Not your grampa’s wool
Just in the last decade or so, finer diameter wools, fiber treatments that prevent shrinkage, and new knitting technologies have brought wool next-to-skin but have yet to bring it top-of-mind for most consumers. That’s especially true during the warmer months when wool sales tend to drop off, despite the fabric’s ability to wick moisture and stifle odor.
“The paradigm is slowly shifting, but it hasn’t quite reached a tipping point. Our goal is getting people to realize that wool is a year-round performance fiber,” said Petri.
Thanks to both better technology and marketing and consumer education efforts from industry leaders like Farm to Feet and SmartWool, wool is undergoing a resurgence within the outdoor market, said Rita Samuelson, wool marketing director of the American Wool Council. People who abandoned wool for synthetics are starting to take notice of the innovations that have made wool competitive, and in many cases, superior to man-made fabrics.
Wool is also becoming more prominent in high fashion apparel, which tends to trickle down into everyday wear, according to Jody Carlson, U.S. sales director for SmartWool. While the outdoor industry was an early adopter of merino, Carlson said SmartWool is seeing plenty of growth from consumers outside the core adventure crowd.
“That might be someone who works on Wall Street and spends eight hours a day in his dress shoe and doesn’t want slimy wet feet any more than someone who spends the whole day on a trail,” he said.

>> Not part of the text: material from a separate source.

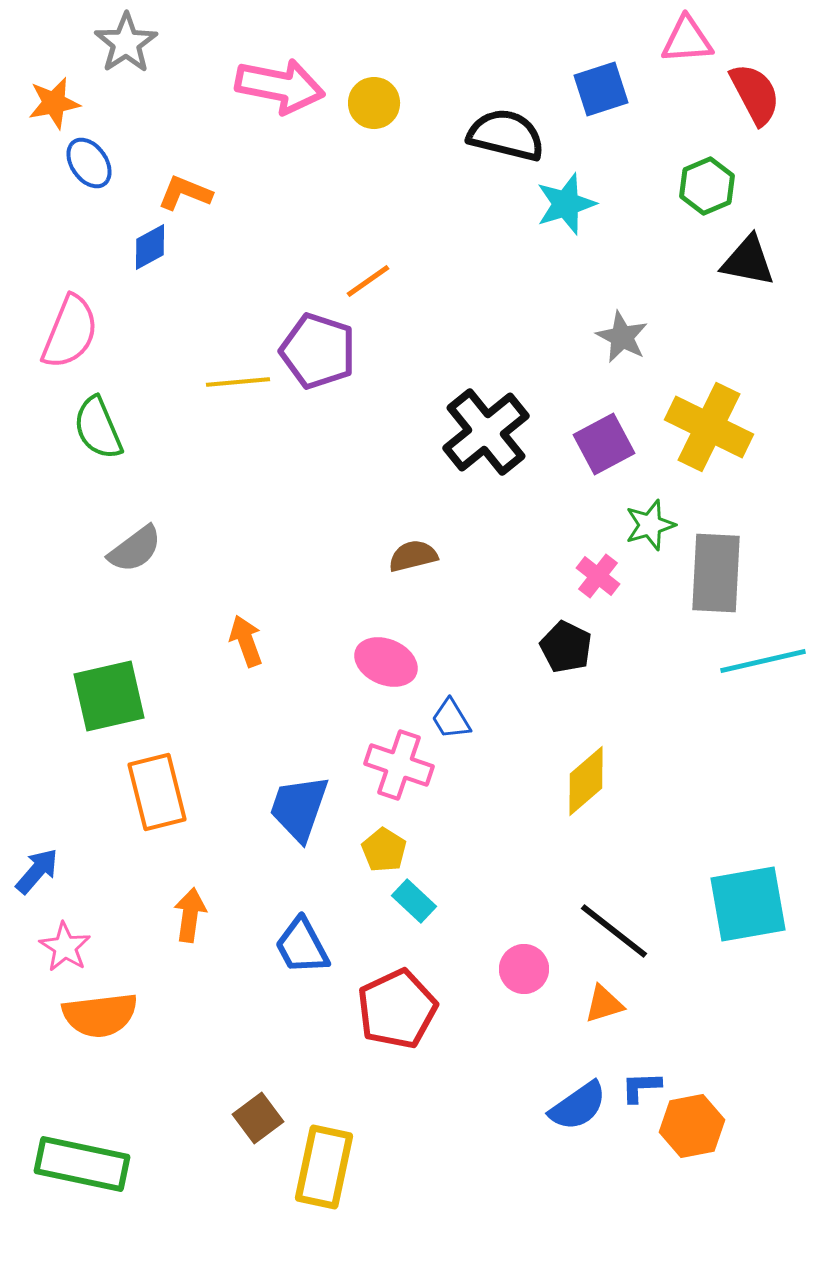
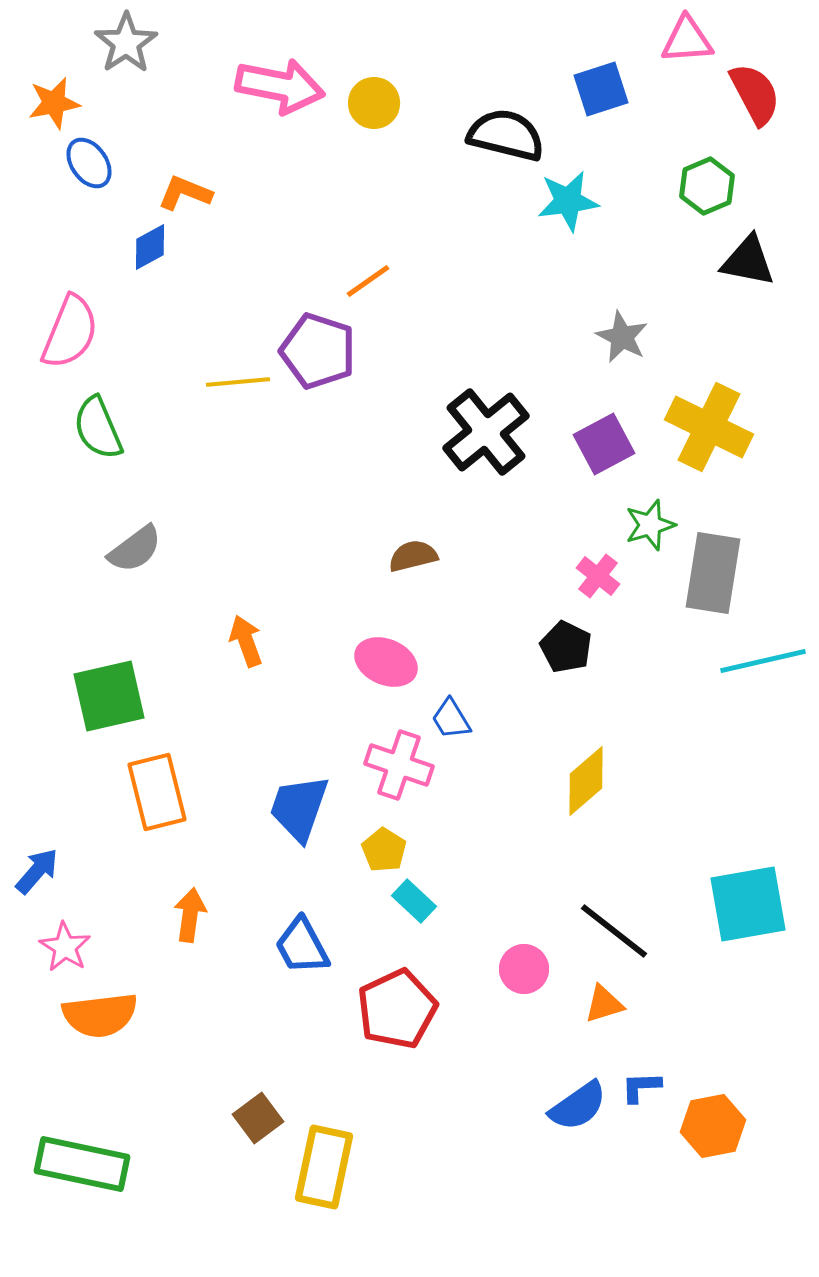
cyan star at (566, 204): moved 2 px right, 3 px up; rotated 10 degrees clockwise
gray rectangle at (716, 573): moved 3 px left; rotated 6 degrees clockwise
orange hexagon at (692, 1126): moved 21 px right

Whether you’re offering apparel for an alpine ridgeline or a Paris runway, brand story is vital to making sales, and environmental sustainability has become an important part of that. With wool, that’s a given.
“Wool is a natural fiber and it’s biodegradable,” said Samuelson. “There’s a consciousness in this day and age, especially the outdoor industry, about social and environmental impact.” Wool, she said, fits those criteria, and she expects demand will increase in the future as conscious shoppers become better educated about wool.
While synthetics will always have a place in outdoor apparel, the fabric of the industry is changing, and the future of wool is bright.